Friday, June 18, 2010

Stone Footprints of the Past

Every year my Family meets at the cemetary of our Ancestors for a cleanup. Here is a newspaper article of our last visit:

Stone footprints of the past bond Turnbull descendants to the future Saturday

Published: June 4, 2010

A determined and excited group of the Turnbull Descendants Family Clan will gather at 9 a.m. Saturday as they have for 15 years, at the Horse Arena on the gravel road, which intersects Freeny Valley and Buffalo Hill Roads, deep inside the Stuart Ranch in Northern Bryan County, five miles east of Caddo.

It is the staging point of the group's annual trek through bois d'arc brush and across steep creek bottoms to the 140 year old Turnbull Cemetery. Their assignment:Resist and drive back nature's relentless assault on the cemetery one more year. When weather and logistics threaten a year's effort, the participants are reminded to rely upon their Choctaw character, a mixture of tenacity and patience.
Don't give up.

In addition to the maintenance work for the cemetery through a contact by Turnbull descendant Jim Power, Dr. Keith Strevett of the University of Oklahoma Engineering Department will join the group to do a GPS mapping survey of the cemetery in conjunction with his son's Eagle Scout project.
Also, when the workday concludes about 1:30 p.m.
the task force will reconvene at the Caddo Café for a well earned late lunch at the eatery known for its spareribs, owned and managed by Shelly Parker.
Parker says she is happy to put some extra slabs on the grill for the Cemetery Crew.
The Turnbull descendants are truly grateful to ranch general manager Terry Stuart Forst, Secretary Jana Lucas and local residents Donald Keel, also a Turnbull descendant, and former ranch employee Rick Bagby, for their cooperation and invaluable assistance above and beyond.
Hopefully Rick will be joined by his daughter Deavena and Rick's wonder dog Copper. Jana is especially vital for helping give our hopes wings.

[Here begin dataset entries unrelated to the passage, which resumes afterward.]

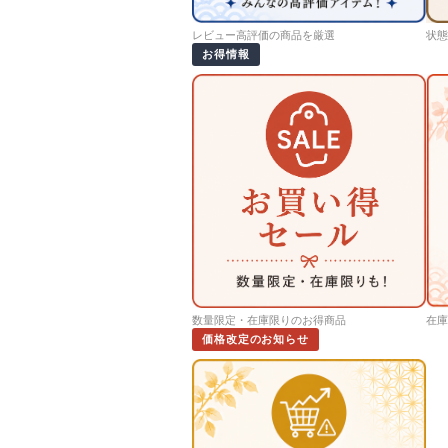
レビュー高評価の商品を厳選
状態
お得情報
数量限定・在庫限りのお得商品
在庫
価格改定のお知らせ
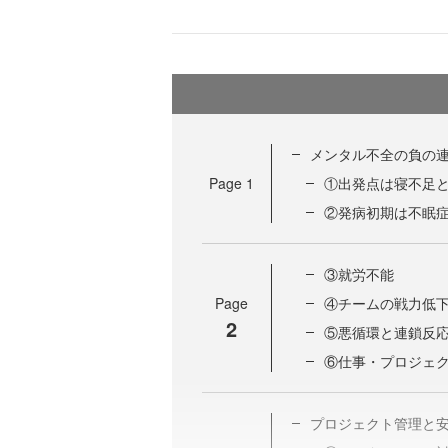
メンタル不全の負の
Page
1
①出発点は寝不足
②発病初期は不眠
③就労不能
Page
④チームの戦力低
2
⑤悪循環と連鎖反
⑥仕事・プロジェ
プロジェクト管理と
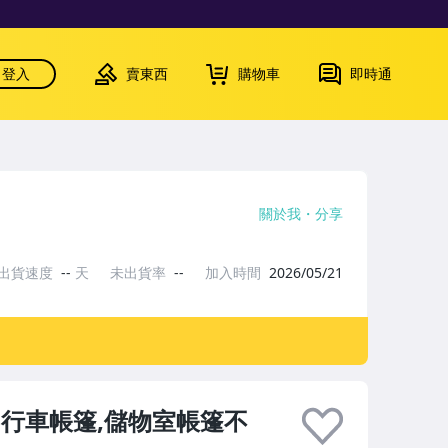
登入
賣東西
購物車
即時通
關於我
分享
出貨速度
--
天
未出貨率
--
加入時間
2026/05/21
行車帳篷,儲物室帳篷不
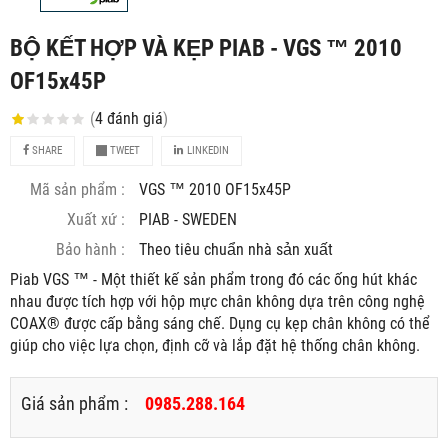
BỘ KẾT HỢP VÀ KẸP PIAB - VGS ™ 2010
OF15x45P
(
4
đánh giá
)
SHARE
TWEET
LINKEDIN
Mã sản phẩm :
VGS ™ 2010 OF15x45P
Xuất xứ :
PIAB - SWEDEN
Bảo hành :
Theo tiêu chuẩn nhà sản xuất
Piab VGS ™ - Một thiết kế sản phẩm trong đó các ống hút khác
nhau được tích hợp với hộp mực chân không dựa trên công nghệ
COAX® được cấp bằng sáng chế. Dụng cụ kẹp chân không có thể
giúp cho việc lựa chọn, định cỡ và lắp đặt hệ thống chân không.
Giá sản phẩm :
0985.288.164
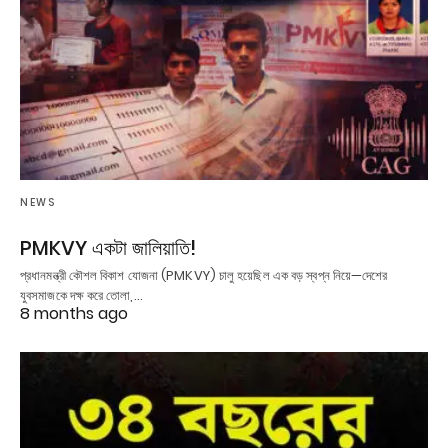
NEWS
PMKVY একটা জালিয়াতি!
প্রধানমন্ত্রী কৌশল বিকাশ যোজনা (PMKVY) চালু হয়েছিল এক বড় স্বপ্ন নিয়ে—দেশের
যুবসমাজকে দক্ষ করে তোলা,…
8 months ago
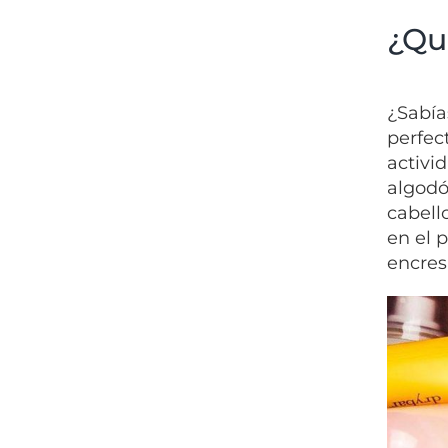
¿Qué
¿Sabía
perfec
activi
algodó
cabell
en el 
encresp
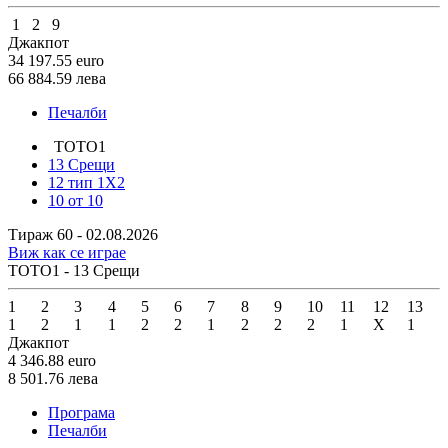
1
2
9
Джакпот
34 197.55
euro
66 884.59
лева
Печалби
ТОТО1
13 Срещи
12 тип 1X2
10 от 10
Тираж 60 - 02.08.2026
Виж как се играе
ТОТО1 - 13 Срещи
1
2
3
4
5
6
7
8
9
10
11
12
13
1
2
1
1
2
2
1
2
2
2
1
X
1
Джакпот
4 346.88
euro
8 501.76
лева
Програма
Печалби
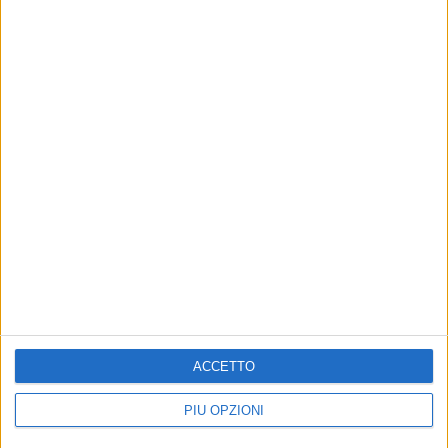
ACCETTO
PIÙ OPZIONI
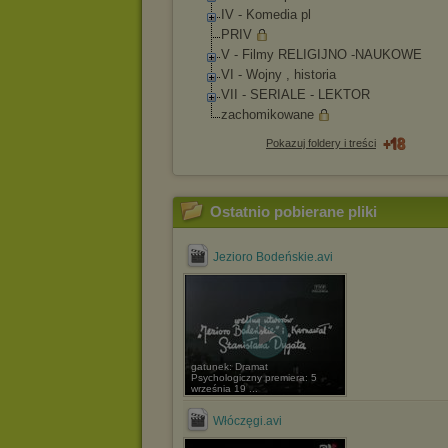
IV - Komedia pl
PRIV
V - Filmy RELIGIJNO -NAUKOWE
VI - Wojny , historia
VII - SERIALE - LEKTOR
zachomikowane
Pokazuj foldery i treści
Ostatnio pobierane pliki
Jezioro Bodeńskie.avi
gatunek: Dramat
Psychologiczny premiera: 5
września 19 ...
Włóczęgi.avi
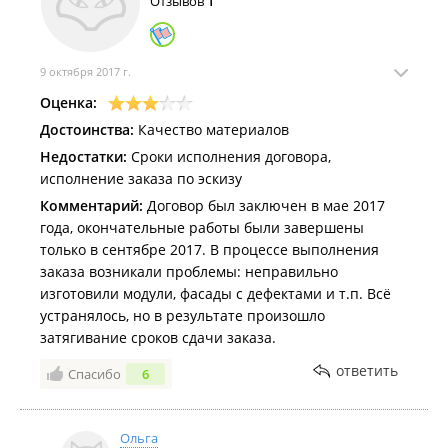
Отзывов
1
денег с клиентом можно не считаться.
9 октября 2017 г.
Оценка:
Достоинства:
Качество материалов
Недостатки:
Сроки исполнения договора,
исполнение заказа по эскизу
Комментарий:
Договор был заключен в мае 2017
года, окончательные работы были завершены
только в сентябре 2017. В процессе выполнения
заказа возникали проблемы: неправильно
изготовили модули, фасады с дефектами и т.п. Всё
устранялось, но в результате произошло
затягивание сроков сдачи заказа.
ответить
Спасибо
6
Ольга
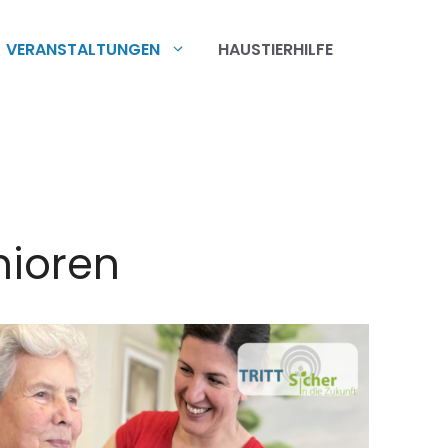
VERANSTALTUNGEN
HAUSTIERHILFE
nioren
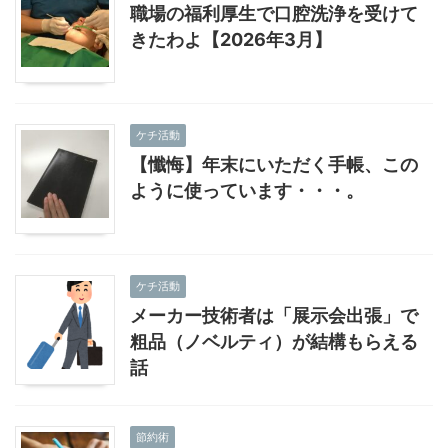
職場の福利厚生で口腔洗浄を受けて
きたわよ【2026年3月】
ケチ活動
【懺悔】年末にいただく手帳、この
ように使っています・・・。
ケチ活動
メーカー技術者は「展示会出張」で
粗品（ノベルティ）が結構もらえる
話
節約術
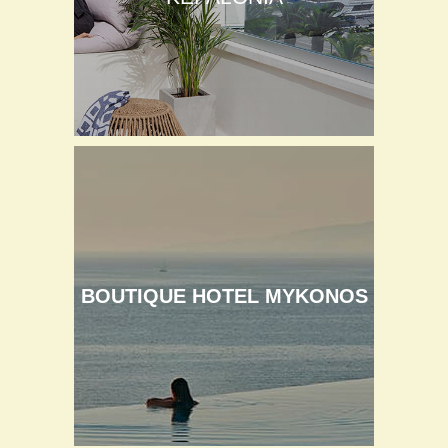
BOUTIQUE HOTEL MYKONOS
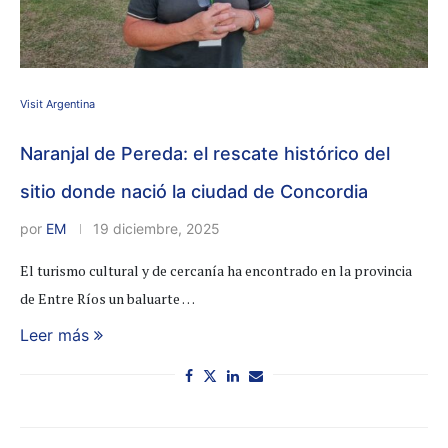
Visit Argentina
Naranjal de Pereda: el rescate histórico del
sitio donde nació la ciudad de Concordia
por
EM
19 diciembre, 2025
El turismo cultural y de cercanía ha encontrado en la provincia
de Entre Ríos un baluarte …
Leer más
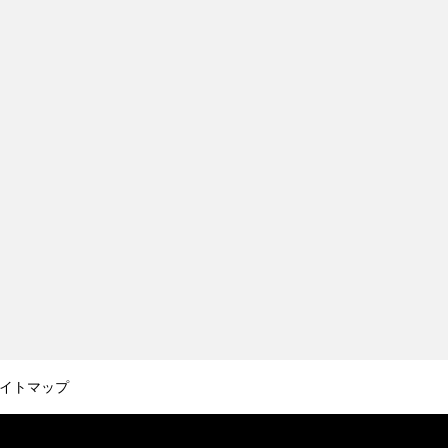
イトマップ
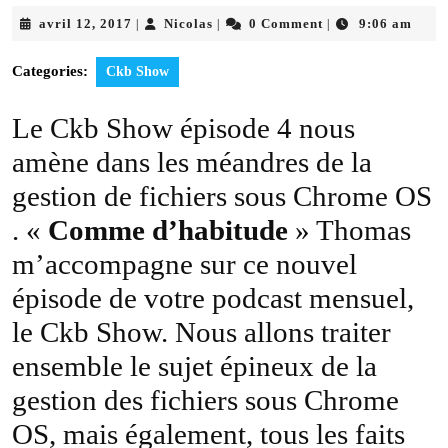
avril
Nicolas
avril 12, 2017
Nicolas
0 Comment
9:06 am
|
|
|
12,
2017
Categories:
Ckb Show
Le Ckb Show épisode 4 nous
amène dans les méandres de la
gestion de fichiers sous Chrome OS
. «
Comme d’habitude
» Thomas
m’accompagne sur ce nouvel
épisode de votre podcast mensuel,
le Ckb Show. Nous allons traiter
ensemble le sujet épineux de la
gestion des fichiers sous Chrome
OS, mais également, tous les faits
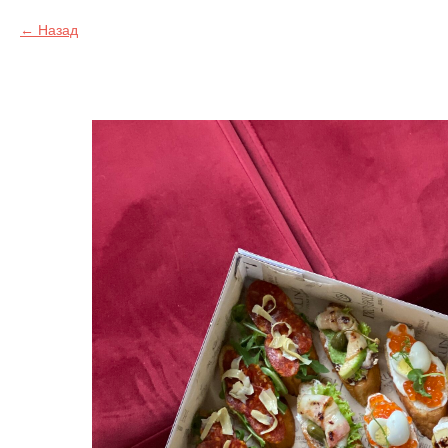
Назад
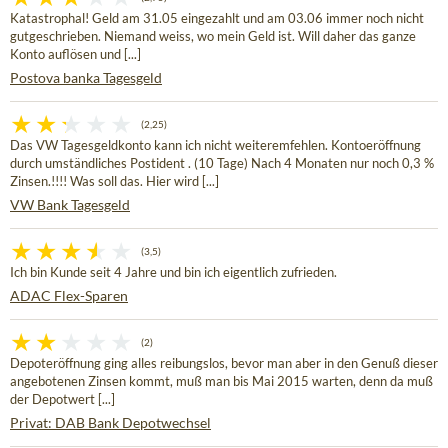
Katastrophal! Geld am 31.05 eingezahlt und am 03.06 immer noch nicht
gutgeschrieben. Niemand weiss, wo mein Geld ist. Will daher das ganze
Konto auflösen und [...]
Postova banka Tagesgeld
(2,25)
Das VW Tagesgeldkonto kann ich nicht weiteremfehlen. Kontoeröffnung
durch umständliches Postident . (10 Tage) Nach 4 Monaten nur noch 0,3 %
Zinsen.!!!! Was soll das. Hier wird [...]
VW Bank Tagesgeld
(3,5)
Ich bin Kunde seit 4 Jahre und bin ich eigentlich zufrieden.
ADAC Flex-Sparen
(2)
Depoteröffnung ging alles reibungslos, bevor man aber in den Genuß dieser
angebotenen Zinsen kommt, muß man bis Mai 2015 warten, denn da muß
der Depotwert [...]
Privat: DAB Bank Depotwechsel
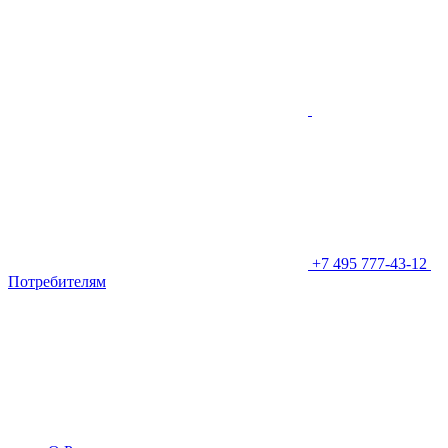
+7 495 777-43-12
Потребителям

Each year new participants are welcomed who undergo the rare experience that is like no other. This year the "cousins" will welcome new to the group, Sandy Van Der Linden.
Approximately five miles east of Caddo, the jumping off point leads the voyagers where it might appear no one has been before. As the annual event has grown into a wonderful tradition, the faithful come to honor their Turnbull ancestors and to reassure them they aren't forgotten and have not slipped unnoticed into the pages of history. At times many of these early Indian Territory ancestors were too busy living history to write about it. Some of it still remains to be written as more is learned; what is known must be preserved until it can be put into proper perspective by the present descendants.

Despite the group's annual visit to rebuff the rages of time and the challenge of changing seasons, some of the magnificent tombstones in the cemetery show the effects of more than 140 years of assault by the elements.
Moss filled inscriptions have blurred their readings.
The sandy soil invites some of the tombstones to turn, bow and sink as the years have accumulated since their setting. The earliest marked graves are dated 1874 and 1876.One hundred and twenty man hours of intense labor one day in June each year now sets the cemetery apart from the environment.

Same time next year, first Saturday in June, they will be there, God willing the creeks and springs cooperate.